Pour Terré, les connaissances qui émergent des résultats de son étude sont susceptibles d’apporter une aide aux enseignants d’EPS pour « concevoir un enseignement en prise avec la réalité des expériences des élèves » (Ibid., p. 23). Ceci revient à considérer que la conception d’un tel enseignement repose sur le contrôle que l’enseignant a des connaissances que mobilisent, construisent, actualisent les élèves dans une tâche donnée.

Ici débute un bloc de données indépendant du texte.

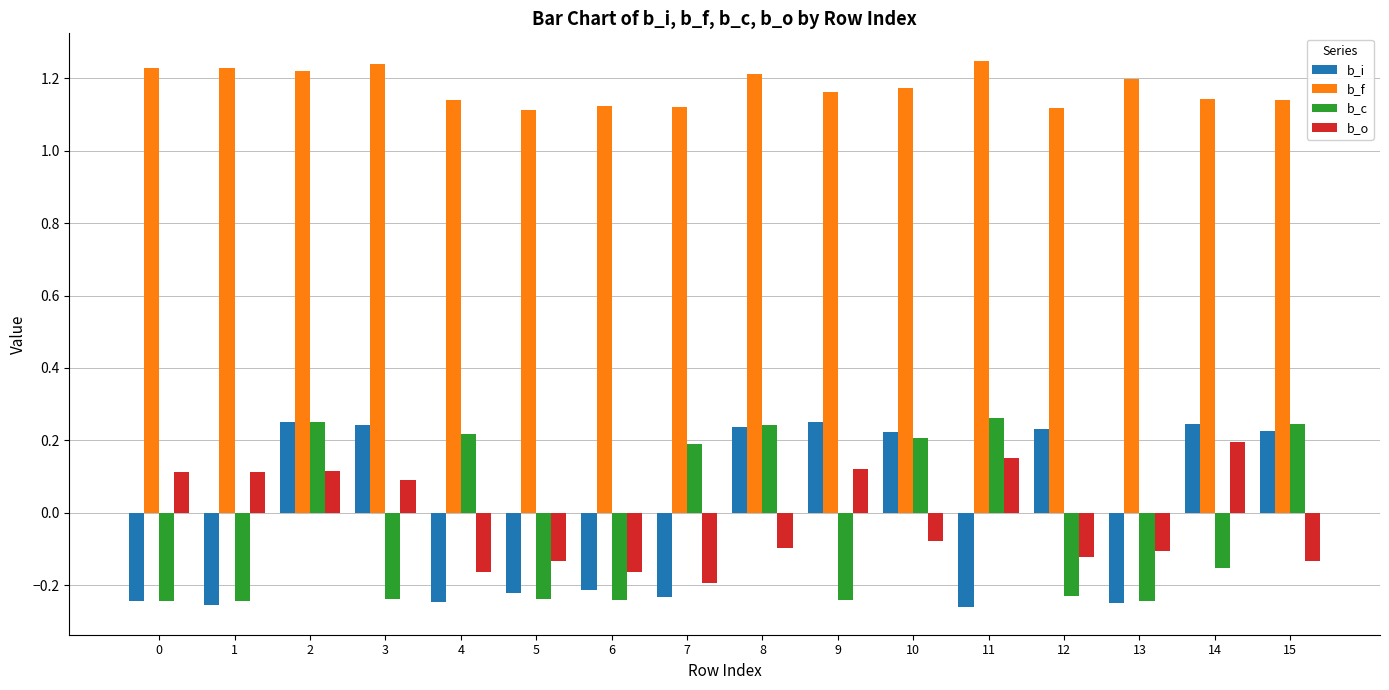

At how many categories does at least one series exceed 1?

16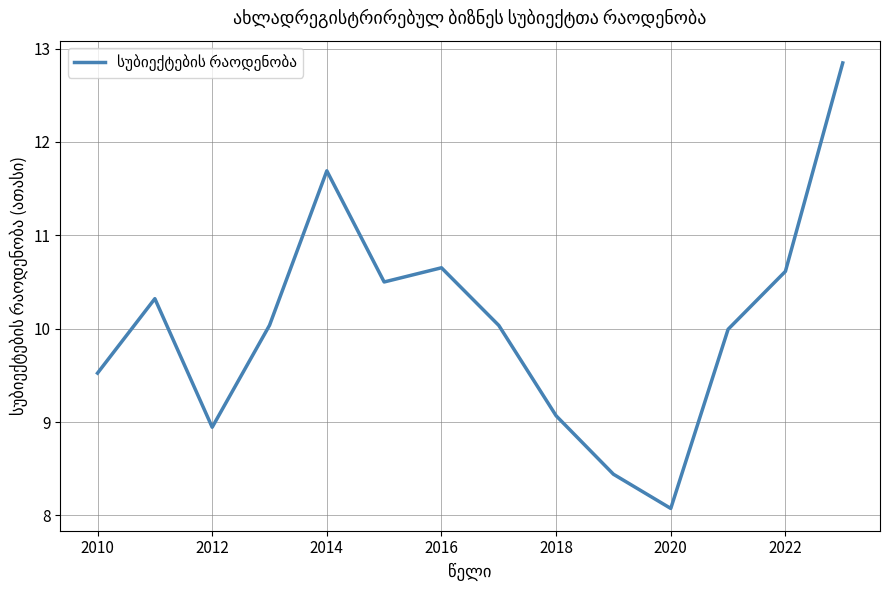

What is the difference between the maximum and minimum values?

4.8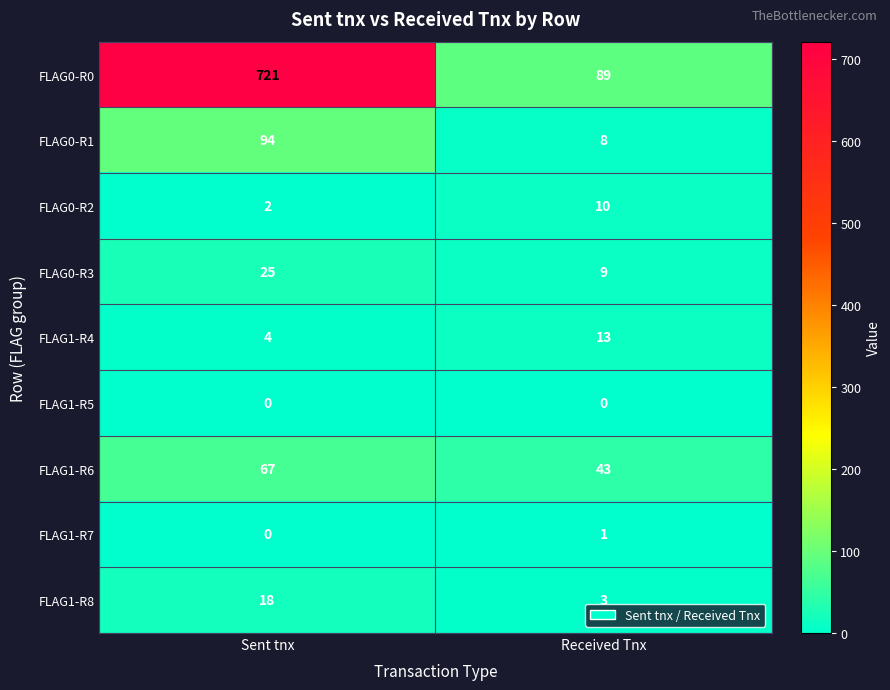

The value of FLAG1-R7 at Received Tnx is 1. True or false?

True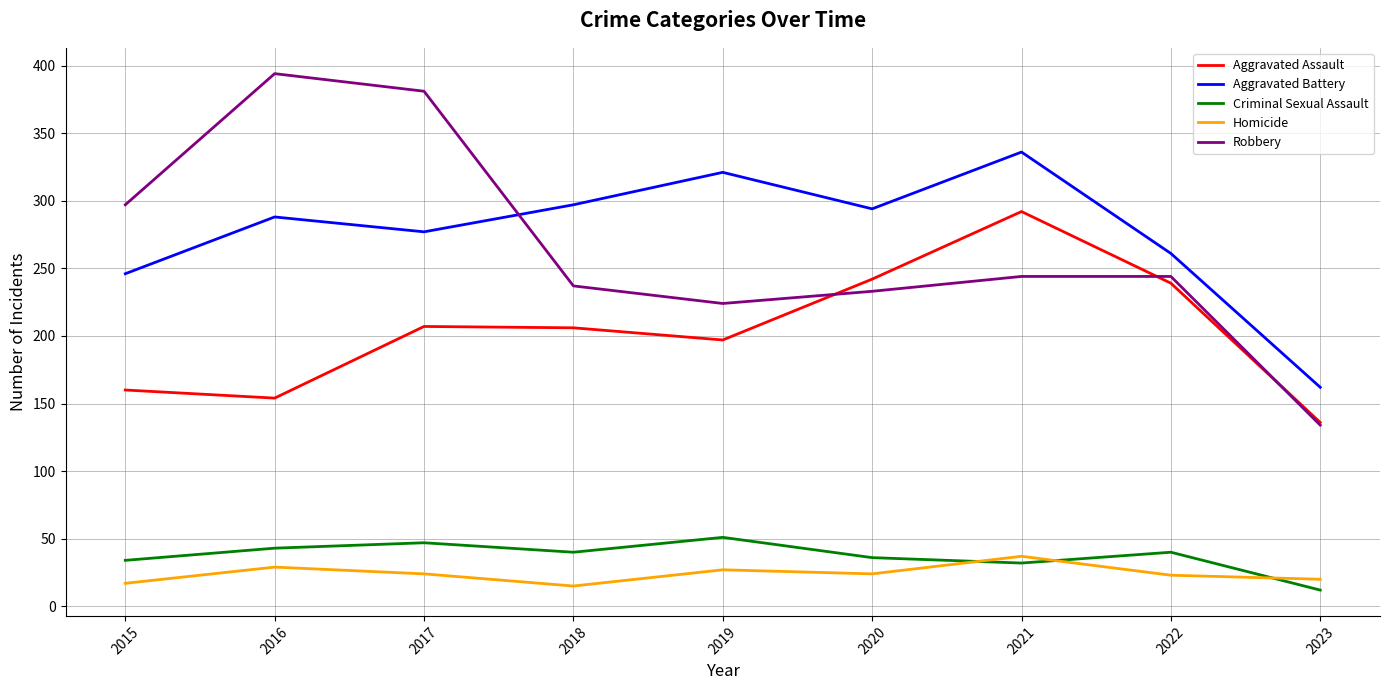

Which category has the lowest value in the Criminal Sexual Assault series?

2023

Néanmoins, on peut se demander si la modification du curriculum, enrichi de telles connaissances au sein des « fiches ressources », est de nature à favoriser l’intervention

41 stratégique des l’enseignant pour guider les apprentissages des élèves. Oui, si l’on pense que l’enseignant se réfère à ces fiches pour planifier son intervention, ou qu’il en connait précisément le contenu et qu’il peut l’activer en situation de supervision active. Mais dans ce cas, sans doute quelque peu optimiste, il faudrait que ces connaissances couvrent de façon exhaustive le contenu des compétences que l’élève doit acquérir, ce qui peut s’avérer quantitativement considérable. Cette façon de considérer la mobilisation des connaissances en situation fait retomber l’analyse dans les écueils des conceptions cognitivistes. Face à la diversité des cas qu’il est amené à rencontrer, l’enseignant d’EPS ne peut que difficilement

puiser les connaissances nécessaires pour guider les apprentissages des élèves dans un

répertoire de réponses prédéfinies. Comme nous l’avons développé dans l’élaboration de la problématique de notre objet de recherche, il est plus opportun de viser des connaissances ayant un caractère génératif, c'est-à-dire des connaissances étant de nature à fonder l’intelligibilité que peut avoir l’enseignant des conduites motrices des élèves, et à favoriser la conception de ses contenus d’enseignement, sans avoir à les puiser dans un stock de fiches ressources.

L’élaboration de ce type de connaissance renvoie toutefois a priori à la responsabilité des recherches menées en didactique de l’EPS ou des APSA, lesquelles s’intéressent justement aux « pratiques d’étude et de direction d’étude, lorsqu’un sujet (en position de professeur) dirige l’étude d’un (ou de) sujet(s) (en position d’élève) » (Amade-Escot, 2007, p. 8).